2. The Company has and maintains a climate change risk register, detailing:
(i) any known or reasonably foreseeable climate change risks to its business (including upstream in its supply chain and downstream in its value chain);
(ii) possible legal, financial and commercial impacts of climate change on its business;
(iii) the effects on key stakeholders (including but not limited to employees, clients, end customers and supply chain partners) of the measures taken by the Company to mitigate its GHG Emissions and how these measures can address a just transition to net zero; and
(iv) any mitigation measures of such effects which the Company could reasonably adopt,
and a copy of such climate change risk register is included in the Disclosure Documents.
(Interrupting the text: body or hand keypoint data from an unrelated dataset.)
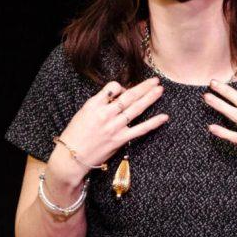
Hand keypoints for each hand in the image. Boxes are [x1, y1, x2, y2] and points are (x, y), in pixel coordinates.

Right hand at [47, 77, 167, 190]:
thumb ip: (99, 103)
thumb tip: (117, 96)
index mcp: (94, 105)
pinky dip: (153, 122)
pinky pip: (140, 129)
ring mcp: (115, 127)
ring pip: (136, 109)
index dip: (121, 86)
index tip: (123, 90)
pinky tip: (164, 116)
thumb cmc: (75, 134)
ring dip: (150, 98)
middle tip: (155, 80)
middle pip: (129, 96)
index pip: (112, 87)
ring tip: (160, 89)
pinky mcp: (120, 139)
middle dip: (144, 87)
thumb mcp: (83, 112)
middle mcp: (106, 114)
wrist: (72, 156)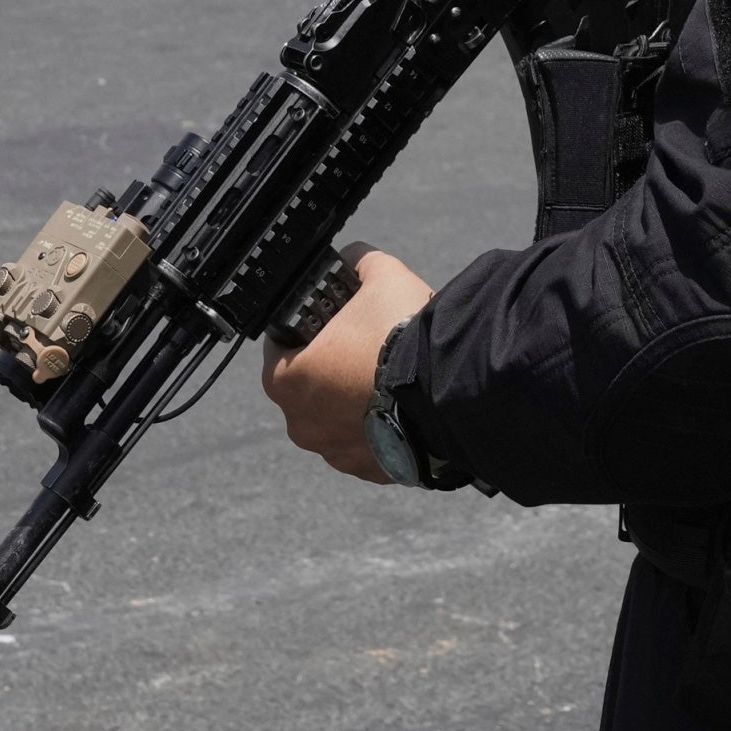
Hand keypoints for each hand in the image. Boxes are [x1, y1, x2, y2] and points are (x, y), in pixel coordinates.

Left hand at [259, 246, 433, 482]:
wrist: (451, 391)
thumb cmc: (402, 335)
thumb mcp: (380, 275)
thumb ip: (358, 263)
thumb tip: (355, 259)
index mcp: (286, 380)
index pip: (279, 347)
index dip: (303, 329)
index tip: (327, 321)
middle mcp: (302, 425)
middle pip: (308, 387)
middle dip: (330, 367)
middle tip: (363, 345)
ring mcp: (336, 454)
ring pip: (337, 420)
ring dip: (354, 401)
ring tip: (388, 376)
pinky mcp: (371, 471)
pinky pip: (368, 444)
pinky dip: (380, 426)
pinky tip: (402, 405)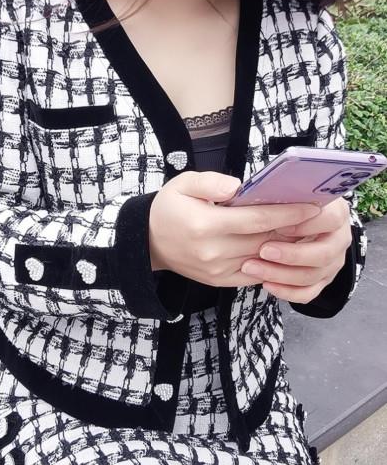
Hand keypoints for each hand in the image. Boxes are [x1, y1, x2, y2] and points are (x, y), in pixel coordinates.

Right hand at [148, 171, 320, 288]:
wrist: (148, 243)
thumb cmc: (169, 208)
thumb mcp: (183, 184)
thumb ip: (211, 183)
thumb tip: (238, 187)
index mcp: (206, 225)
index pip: (257, 220)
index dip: (287, 213)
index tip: (311, 206)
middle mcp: (214, 251)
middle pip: (265, 240)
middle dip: (293, 229)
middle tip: (316, 216)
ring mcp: (218, 270)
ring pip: (263, 258)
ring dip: (286, 246)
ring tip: (305, 230)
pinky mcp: (220, 281)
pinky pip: (254, 272)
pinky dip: (271, 261)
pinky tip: (282, 247)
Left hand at [240, 198, 351, 302]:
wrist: (300, 219)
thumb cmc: (290, 202)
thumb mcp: (288, 190)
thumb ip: (280, 193)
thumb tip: (244, 191)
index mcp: (337, 211)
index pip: (329, 219)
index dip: (303, 224)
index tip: (278, 225)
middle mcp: (340, 238)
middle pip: (323, 254)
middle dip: (291, 255)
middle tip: (263, 250)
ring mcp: (333, 262)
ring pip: (312, 276)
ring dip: (281, 274)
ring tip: (253, 268)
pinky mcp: (323, 280)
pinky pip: (308, 293)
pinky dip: (287, 291)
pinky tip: (267, 284)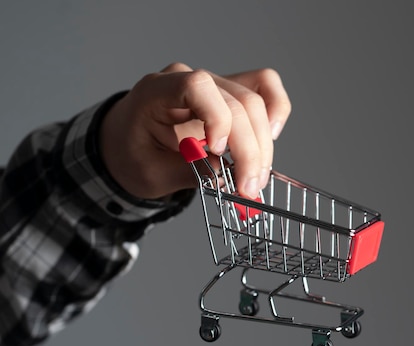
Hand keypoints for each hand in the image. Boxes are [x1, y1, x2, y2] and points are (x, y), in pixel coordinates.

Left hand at [99, 62, 290, 199]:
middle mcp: (189, 78)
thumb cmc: (133, 154)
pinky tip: (271, 139)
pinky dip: (275, 111)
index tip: (219, 152)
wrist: (128, 142)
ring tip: (256, 178)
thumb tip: (227, 174)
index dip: (217, 117)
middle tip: (249, 189)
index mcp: (157, 91)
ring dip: (263, 144)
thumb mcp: (151, 174)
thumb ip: (188, 171)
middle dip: (249, 150)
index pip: (197, 87)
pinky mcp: (230, 93)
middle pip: (237, 102)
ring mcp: (213, 83)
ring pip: (256, 101)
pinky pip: (264, 88)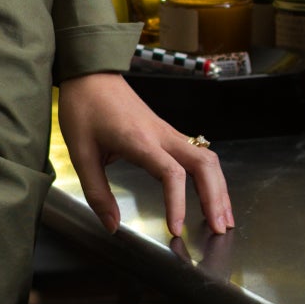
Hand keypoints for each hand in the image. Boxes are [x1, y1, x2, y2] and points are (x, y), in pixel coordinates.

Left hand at [58, 71, 233, 243]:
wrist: (91, 74)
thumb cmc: (84, 108)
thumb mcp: (81, 154)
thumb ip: (97, 193)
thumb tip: (112, 225)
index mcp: (140, 140)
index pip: (171, 174)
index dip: (178, 203)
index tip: (176, 228)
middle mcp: (161, 135)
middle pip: (204, 165)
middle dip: (216, 198)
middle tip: (219, 229)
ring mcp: (168, 132)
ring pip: (207, 159)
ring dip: (219, 188)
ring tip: (223, 218)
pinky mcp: (168, 132)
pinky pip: (199, 154)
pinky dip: (211, 177)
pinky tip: (211, 195)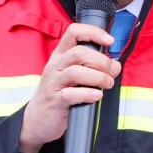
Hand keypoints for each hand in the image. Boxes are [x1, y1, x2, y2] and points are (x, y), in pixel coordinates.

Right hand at [18, 23, 121, 152]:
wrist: (37, 120)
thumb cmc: (59, 94)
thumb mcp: (73, 77)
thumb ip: (93, 68)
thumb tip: (115, 65)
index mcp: (60, 56)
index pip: (73, 32)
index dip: (93, 32)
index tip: (109, 40)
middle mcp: (55, 66)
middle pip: (78, 52)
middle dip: (101, 61)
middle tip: (112, 71)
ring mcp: (54, 83)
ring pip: (75, 72)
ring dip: (98, 77)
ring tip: (107, 84)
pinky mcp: (55, 101)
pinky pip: (71, 94)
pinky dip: (88, 94)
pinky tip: (97, 96)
3. The Company has a board member or an executive committee who/ which is primarily accountable for measurement, management and reporting on climate risks, the climate change risk register and the Company’s Net Zero Target and Carbon Budget (if any), and details of such board member or executive committee and their qualifications (particularly in relation to climate change) are set out in the Disclosure Letter.
4. Details of how the Board integrates climate change factors into decision-making are set out in the Disclosure Letter.
5. Copies of all Material Climate Contracts are included in the Disclosure Documents and identified as such.
6. [Where the Company conducts its business online, the Company offers customers, at the point of sale, the option to offset the Carbon Footprint.] [OR] [Details of opportunities offered by the Company to its customers to offset the Carbon Footprint are set out in the Disclosure Letter.]
7. Details of the steps the Company takes to reduce, recycle and reuse its waste (including plastic waste) are set out in the Disclosure Letter.
8. Details of engagement activities which the Company undertakes to educate and consult with its employees regarding climate change issues within the business of the Company are set out in the Disclosure Letter.